Under such conditions every election programme becomes a fraudulent prospectus, which, contrary to die experience of business life, carries the most fraudulent not to gaol, but to Downing Street. Every main Bill has four stages of debate on the floor of the House of Commons alone, and in two stages can be debated line by line by a committee of over six hundred people. In such circumstances the ability of the Opposition to obstruct is unlimited, and no measure can in effect reach the Statute Book in face of really determined opposition. The result is that bargain, compromise, and delay completely stultify the programme for which the majority of the people have voted. Yet this is the procedure which we are told "honest" men are prepared to operate, within a system which renders impossible the execution of the promises which they have given to the people, and by means of which they have secured office and power.
The First Duty
On the contrary, we ask whether any honest man or Movement in politics would not make his first proposal and his first duty to create an instrument of Government by which he could carry out the promises he had made and the policy for which the people have voted. Yet all the old parties combine to resist this principle of elementary honesty, and to denounce as the denial of liberty any suggestion to give to the people the first principle of liberty in the actual execution of the policy they desire. As a result the vote becomes ever more meaningless, and fewer people take the trouble to exercise it as they learn by bitter experience that, no matter the party for which they vote, they never by any chance secure the policy for which they have voted. Farcical becomes the parliamentary scene as the people realise that in a dynamic age this system can never deliver the goods, and like all systems in decline the parliamentary mind seems anxious only to produce its own caricature.
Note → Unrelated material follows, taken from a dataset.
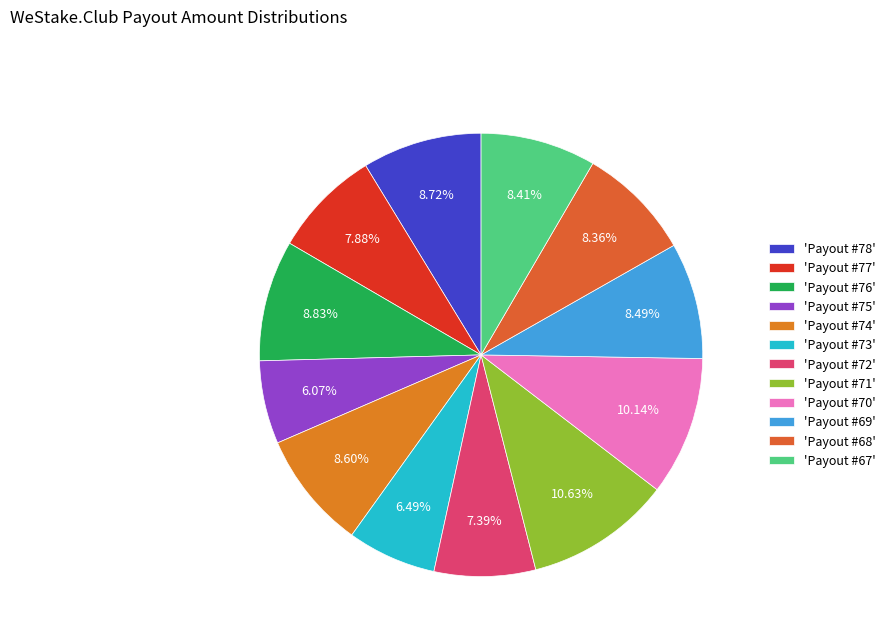

Rank the categories by value from lowest to highest.

Payout #75, Payout #73, Payout #72, Payout #77, Payout #68, Payout #67, Payout #69, Payout #74, Payout #78, Payout #76, Payout #70, Payout #71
In the Light of history it will ever be regarded as a curious and temporary aberration of the human mind that great nations should elect a Government to do a job and should then elect an Opposition to stop them doing it. Fortunately, even in the wildest excesses of this transient mania, this delusion never spread to the business world, and no business man outside an asylum has yet been observed to engage a staff of six to carry on the work of his firm, and then to engage an additional staff of four to stop them doing their job. Curious to posterity will appear the principle of creating at the same time a Government to do the nation's work and an Opposition to frustrate it. But stranger still will seem the final reduction to absurdity of the parliamentary system whereby a Prime Minister is paid 10,000 a year to do the nation's job, and the Leader of the Opposition is paid, and accepts, 2,000 a year of the nation's money to stop him doing it. Yet this extraordinary harlequinade, in which nothing serious, in terms of the modern mind, is ever done, and little serious is even discussed, is today represented as the only means of preserving the liberties of the people.